Calçado é o ponto mais importante. Tênis comum escorrega, molha e estraga o humor. Se você vai pisar em neve, precisa de sola e impermeabilidade.
Monte um roteiro de 4 dias sem pressa
Quatro dias inteiros são suficientes para uma primeira viagem bem feita. Menos que isso fica corrido. Mais que isso permite incluir bate-voltas e descanso, mas não é obrigatório.
Um roteiro equilibrado ficaria assim:
- Dia 1: chegada, Centro Cívico, chocolaterias e jantar sem deslocamento longo
- Dia 2: Circuito Chico e Cerro Campanario
- Dia 3: Cerro Catedral ou aula iniciante de esqui
- Dia 4: Piedras Blancas, Puerto Blest ou dia livre conforme clima
O segredo é não travar tudo com antecedência absoluta. Bariloche é muito dependente de clima. Um dia fechado pode pedir troca de passeio, e isso é normal. Tenha prioridades, não uma planilha rígida.
Comida é parte central da experiência
Bariloche não é só neve. A cidade tem chocolate, cervejarias, parrillas, fondue e restaurantes com vista para o lago. Só que no inverno os horários concorridos lotam rápido, principalmente no jantar.
Reserve pelo menos um restaurante especial se a viagem tiver clima romântico ou comemoração. Para os outros dias, deixe margem para descobrir lugares no Centro. Comer sem pressa faz parte da viagem, principalmente quando o frio aperta e a rua pede pausas mais longas.
Também vale planejar lanches para os dias de passeio. Levar água, snack e algo simples evita depender de opções caras ou lotadas em pontos turísticos.
Quando alugar carro e quando evitar
Carro dá liberdade, mas não é obrigatório para todo mundo. Se você nunca dirigiu em condição de frio, gelo ou estrada com baixa visibilidade, pense duas vezes antes de pegar carro só para economizar em transfer.

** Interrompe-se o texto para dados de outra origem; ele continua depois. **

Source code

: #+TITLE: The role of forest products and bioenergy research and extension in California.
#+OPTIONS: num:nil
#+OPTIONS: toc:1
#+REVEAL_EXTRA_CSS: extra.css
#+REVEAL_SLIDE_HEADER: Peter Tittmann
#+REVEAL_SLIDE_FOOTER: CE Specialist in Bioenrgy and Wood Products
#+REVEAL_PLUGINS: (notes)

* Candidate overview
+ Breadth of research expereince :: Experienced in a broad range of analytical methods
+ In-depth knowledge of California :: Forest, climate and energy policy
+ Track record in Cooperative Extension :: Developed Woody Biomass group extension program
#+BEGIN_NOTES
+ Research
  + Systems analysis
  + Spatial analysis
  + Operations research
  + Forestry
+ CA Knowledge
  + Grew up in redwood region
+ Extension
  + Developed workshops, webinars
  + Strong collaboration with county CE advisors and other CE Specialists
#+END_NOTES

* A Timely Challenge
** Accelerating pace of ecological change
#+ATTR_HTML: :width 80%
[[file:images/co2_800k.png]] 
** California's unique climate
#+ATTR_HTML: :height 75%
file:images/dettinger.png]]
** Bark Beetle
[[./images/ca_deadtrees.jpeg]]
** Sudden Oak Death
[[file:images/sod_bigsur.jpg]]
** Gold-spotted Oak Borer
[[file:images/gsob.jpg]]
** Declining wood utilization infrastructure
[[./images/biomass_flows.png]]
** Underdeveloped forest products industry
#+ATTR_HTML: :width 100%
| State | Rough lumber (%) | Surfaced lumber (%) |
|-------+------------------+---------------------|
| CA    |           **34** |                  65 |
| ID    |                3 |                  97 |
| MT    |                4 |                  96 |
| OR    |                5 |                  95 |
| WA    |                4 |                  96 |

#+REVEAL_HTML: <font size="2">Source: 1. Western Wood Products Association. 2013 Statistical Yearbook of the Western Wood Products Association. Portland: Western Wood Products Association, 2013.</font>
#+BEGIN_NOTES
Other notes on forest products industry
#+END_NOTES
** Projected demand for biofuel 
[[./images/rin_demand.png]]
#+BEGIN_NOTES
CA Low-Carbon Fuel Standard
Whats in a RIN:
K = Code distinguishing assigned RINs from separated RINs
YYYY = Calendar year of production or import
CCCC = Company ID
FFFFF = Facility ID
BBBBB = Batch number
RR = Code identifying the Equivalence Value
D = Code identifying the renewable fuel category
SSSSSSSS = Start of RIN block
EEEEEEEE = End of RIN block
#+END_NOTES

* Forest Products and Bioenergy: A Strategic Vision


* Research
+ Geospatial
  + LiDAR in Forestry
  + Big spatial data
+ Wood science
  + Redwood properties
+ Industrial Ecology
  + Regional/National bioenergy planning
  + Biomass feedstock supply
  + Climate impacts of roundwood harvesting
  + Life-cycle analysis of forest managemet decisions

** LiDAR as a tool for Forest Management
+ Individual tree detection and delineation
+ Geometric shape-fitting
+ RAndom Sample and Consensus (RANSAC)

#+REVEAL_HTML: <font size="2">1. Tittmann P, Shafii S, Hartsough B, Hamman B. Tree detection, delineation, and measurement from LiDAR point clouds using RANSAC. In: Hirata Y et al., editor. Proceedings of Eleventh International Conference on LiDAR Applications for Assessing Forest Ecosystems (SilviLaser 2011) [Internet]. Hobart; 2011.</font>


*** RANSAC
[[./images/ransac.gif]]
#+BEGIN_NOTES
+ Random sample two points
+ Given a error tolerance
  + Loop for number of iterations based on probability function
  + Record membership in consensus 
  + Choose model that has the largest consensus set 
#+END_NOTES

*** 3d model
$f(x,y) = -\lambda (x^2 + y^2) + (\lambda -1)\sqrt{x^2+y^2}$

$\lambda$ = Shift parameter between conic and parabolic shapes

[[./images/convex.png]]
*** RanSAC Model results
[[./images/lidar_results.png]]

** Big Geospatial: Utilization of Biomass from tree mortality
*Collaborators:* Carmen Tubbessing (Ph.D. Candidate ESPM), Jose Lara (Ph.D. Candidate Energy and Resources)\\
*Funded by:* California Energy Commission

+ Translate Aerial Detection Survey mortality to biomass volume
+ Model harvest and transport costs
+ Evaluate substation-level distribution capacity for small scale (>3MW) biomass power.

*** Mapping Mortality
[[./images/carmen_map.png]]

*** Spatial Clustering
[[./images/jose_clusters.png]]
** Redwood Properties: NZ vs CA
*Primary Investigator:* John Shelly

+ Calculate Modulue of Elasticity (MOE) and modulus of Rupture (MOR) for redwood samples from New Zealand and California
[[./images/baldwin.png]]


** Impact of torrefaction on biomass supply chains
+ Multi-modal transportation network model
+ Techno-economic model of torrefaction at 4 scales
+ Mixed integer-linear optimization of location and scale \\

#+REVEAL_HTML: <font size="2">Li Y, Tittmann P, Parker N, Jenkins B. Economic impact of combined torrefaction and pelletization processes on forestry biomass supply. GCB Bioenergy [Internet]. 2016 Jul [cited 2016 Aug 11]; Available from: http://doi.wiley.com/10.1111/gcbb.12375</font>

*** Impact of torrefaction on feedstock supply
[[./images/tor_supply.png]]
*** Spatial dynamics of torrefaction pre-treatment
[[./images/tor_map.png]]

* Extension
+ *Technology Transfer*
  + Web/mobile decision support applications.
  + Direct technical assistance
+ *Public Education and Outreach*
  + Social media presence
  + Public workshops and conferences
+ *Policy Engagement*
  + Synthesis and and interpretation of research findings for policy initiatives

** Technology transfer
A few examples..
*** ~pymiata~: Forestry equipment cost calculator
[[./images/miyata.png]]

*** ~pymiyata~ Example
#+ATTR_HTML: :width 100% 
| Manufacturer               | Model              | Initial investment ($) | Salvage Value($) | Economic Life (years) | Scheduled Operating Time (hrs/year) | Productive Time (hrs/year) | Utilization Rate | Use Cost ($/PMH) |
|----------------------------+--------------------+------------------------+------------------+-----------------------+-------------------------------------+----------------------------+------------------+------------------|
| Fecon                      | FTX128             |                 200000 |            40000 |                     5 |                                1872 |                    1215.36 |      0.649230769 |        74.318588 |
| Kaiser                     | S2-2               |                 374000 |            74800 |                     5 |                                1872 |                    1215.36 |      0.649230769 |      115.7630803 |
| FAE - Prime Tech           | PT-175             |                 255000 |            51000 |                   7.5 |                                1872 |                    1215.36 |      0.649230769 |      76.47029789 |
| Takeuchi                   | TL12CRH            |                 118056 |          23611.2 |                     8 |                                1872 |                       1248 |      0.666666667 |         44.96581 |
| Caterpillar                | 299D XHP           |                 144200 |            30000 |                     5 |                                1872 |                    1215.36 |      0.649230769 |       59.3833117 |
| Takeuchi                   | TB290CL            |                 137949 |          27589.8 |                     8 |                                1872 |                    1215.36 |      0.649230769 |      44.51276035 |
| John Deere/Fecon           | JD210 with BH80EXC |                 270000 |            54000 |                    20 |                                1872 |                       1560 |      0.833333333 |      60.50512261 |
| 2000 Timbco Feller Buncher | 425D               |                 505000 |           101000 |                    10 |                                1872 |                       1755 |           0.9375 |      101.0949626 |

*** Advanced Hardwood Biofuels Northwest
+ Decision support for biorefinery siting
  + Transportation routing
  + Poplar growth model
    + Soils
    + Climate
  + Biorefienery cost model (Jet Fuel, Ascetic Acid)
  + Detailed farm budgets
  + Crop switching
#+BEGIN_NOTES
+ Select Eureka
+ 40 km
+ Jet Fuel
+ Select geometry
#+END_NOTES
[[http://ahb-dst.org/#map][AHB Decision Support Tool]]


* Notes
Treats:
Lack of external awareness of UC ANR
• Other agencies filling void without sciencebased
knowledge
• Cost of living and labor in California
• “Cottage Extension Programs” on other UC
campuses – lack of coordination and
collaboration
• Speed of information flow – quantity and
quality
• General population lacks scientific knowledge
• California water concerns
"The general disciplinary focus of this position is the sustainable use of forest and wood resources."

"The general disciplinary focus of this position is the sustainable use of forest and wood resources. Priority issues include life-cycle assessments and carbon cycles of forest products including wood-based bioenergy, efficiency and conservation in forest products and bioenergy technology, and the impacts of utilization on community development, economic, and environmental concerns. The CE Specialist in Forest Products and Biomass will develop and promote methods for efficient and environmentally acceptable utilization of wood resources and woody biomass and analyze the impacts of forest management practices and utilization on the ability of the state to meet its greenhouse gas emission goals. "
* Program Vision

Para primeira viagem, transfers e passeios guiados resolvem boa parte da logística. Carro faz mais sentido para quem já está confortável com direção fora do Brasil, quer explorar a Bustillo com calma ou vai ficar em hospedagem distante do centro.
Se alugar, confirme seguro, pneus adequados e regras para neve. Não improvise.
Quanto tempo antes começar a planejar
Para viajar em julho, comece meses antes. Hospedagem boa some rápido, passagens sobem e serviços de neve ficam mais disputados. Para junho e agosto, ainda é melhor se antecipar, mas há um pouco mais de respiro.
A ordem ideal é: passagem, hospedagem, passeios principais, roupa técnica e restaurantes especiais. Depois você ajusta detalhes menores.
No Toma, você consegue transformar essa ordem em um roteiro de viagem de verdade, não só uma lista solta. O app cria um plano personalizado, acompanha você durante a viagem e depois monta um Travel Wrapped para guardar a memória do que funcionou melhor.
O erro mais comum em Bariloche
O erro mais comum é tentar comprar uma experiência perfeita de neve. Bariloche é linda, mas é uma cidade real, com filas, variação de clima, trânsito em alta temporada e dias em que a montanha não aparece como na foto.
A viagem melhora quando você aceita essa realidade. Planeje o essencial, deixe espaços livres e trate o frio como parte da diversão. Se a neve vier, ótimo. Se o dia abrir no lago, também é viagem ganha.
Bariloche funciona muito bem para a primeira experiência de inverno fora do Brasil. Só precisa ser planejada com menos ansiedade e mais inteligência.